Vergewaltigung in der Ehe
Der gesellschaftliche Diskurs als geschlechterpolitische Handlungsarena am Länderbeispiel Indien
Der Missbrauch durch den eigenen Partner ist ein soziales Problem, das weltweit, unabhängig von Religion, Kultur und weiteren sozioökonomischen Faktoren, weitverbreitet ist. Über die Gründe, die eine von Gewalt im sozialen Nahraum betroffene Frau dazu veranlassen, diese formell oder informell öffentlich zu machen, ist wenig bekannt. Ein Hindernis stellt die Erreichbarkeit der Hilfsangebote dar. Studien zeigen jedoch, dass bei betroffenen Frauen mit zunehmendem Problembewusstsein die Wahrscheinlichkeit steigt, dass sie handeln. Gerade bei sexueller Gewalt ist das Problembewusstsein entscheidend für die Hilfestellung der betroffenen Frau. Denn die aufgezeigte Kausalität scheint bei Opfern häuslicher Gewalt ohne die Komponente der sexuellen Gewalt nicht zuzutreffen. Die individuelle und gesellschaftliche Problemdeutung ist darüber hinaus kulturell geprägt und scheint ausserdem zusätzlich – je nach Art der erlebten Gewalt – zu variieren. Dennoch gibt es kaum Interventionen, die (kultur-)spezifisch für Betroffene von sexueller Gewalt im sozialen Nahraum entwickelt worden sind.

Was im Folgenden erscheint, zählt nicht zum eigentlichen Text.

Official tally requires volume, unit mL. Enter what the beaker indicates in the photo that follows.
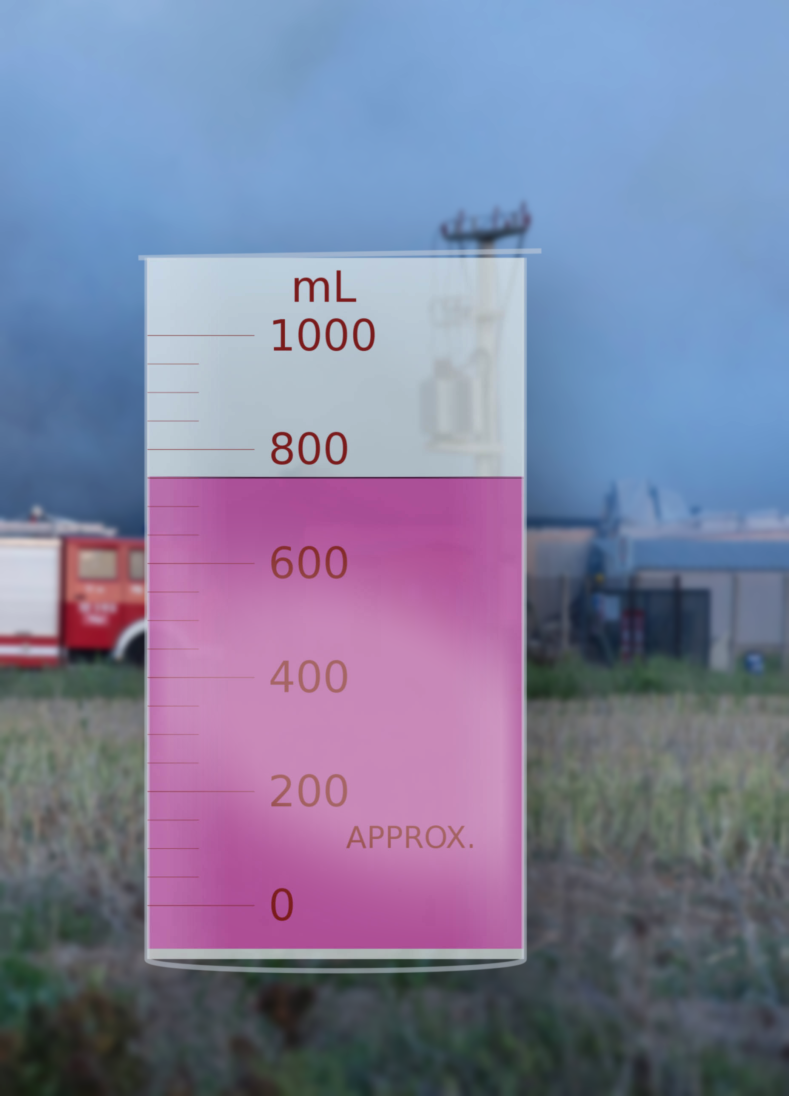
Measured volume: 750 mL
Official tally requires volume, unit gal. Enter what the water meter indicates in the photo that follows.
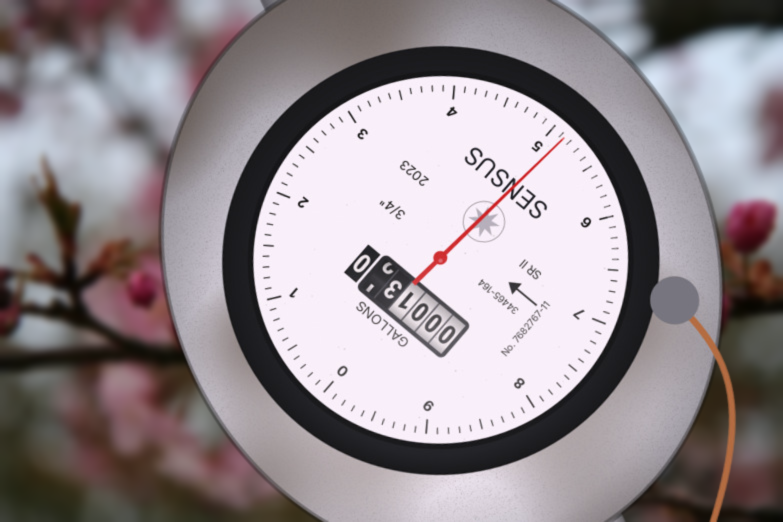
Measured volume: 1315.1 gal
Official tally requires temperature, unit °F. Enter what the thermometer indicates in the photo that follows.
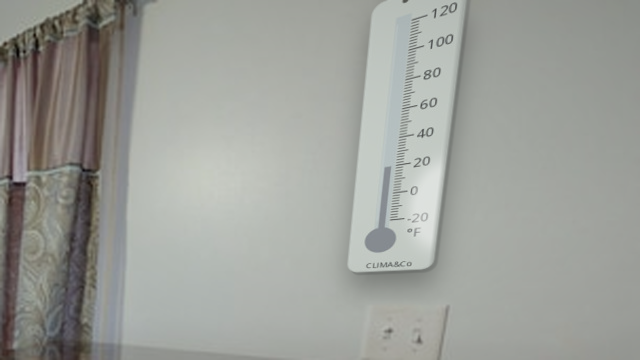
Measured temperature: 20 °F
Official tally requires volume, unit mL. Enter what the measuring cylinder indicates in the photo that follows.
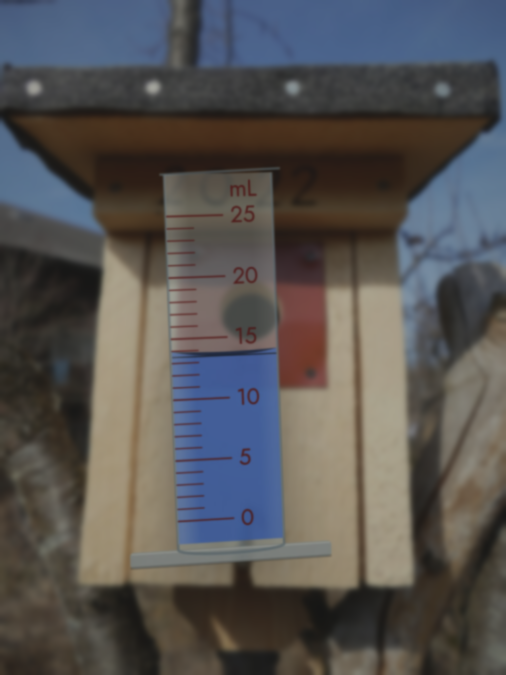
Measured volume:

Die vorliegende Arbeit untersucht die gesellschaftlichen Wissensbestände und deren Auswirkungen und Relevanz auf und für das Problembewusstsein zu Vergewaltigungen in der Ehe spezifisch auf ein Land bezogen (Indien), um daraus Rückschlüsse für die Soziale Arbeit in der Schweiz im Migrationskontext zu ziehen. Hierzu wird anhand eines synchronen Schnitts durch den Diskursstrang zum Verrechtlichungsprozess der aktuelle gesellschaftliche Diskurs Indiens rekonstruiert. Als Forschungsprogramm und theoretischer Rahmen dient das Analyseprogramm sozialer Probleme nach Schetsche in Anlehnung an Methoden der Diskursanalyse. Die Erkenntnisse zeigen, dass spezifisches Wissen über eine Kultur und deren Lebenswelt dabei helfen, gezielte und effektivere Präventions- und Interventionsarbeit zu leisten. So kann die Auseinandersetzung mit der Wahrnehmung sowie den Definitionen und Deutungen von Gewaltphänomenen in verschiedenen Kontexten helfen, Barrieren gezielt zu erkennen. Für die Soziale Arbeit in der Schweiz ist die konkrete Schlussfolgerung, dass neben der vertieften Auseinandersetzung und Weiterentwicklung von sozial und integrationspolitischen Massnahmen, gezielte und kulturspezifischere Präventionsarbeit zu leisten ist, um für die Themen Rollenbilder, häusliche Gewalt, Sexualität und individuelle Rechte zu sensibilisieren. Hierfür sollten auch neue Kanäle (z.B. Social Media) und Multiplikatoren (z.B. religiöse VertreterInnen) miteinbezogen werden.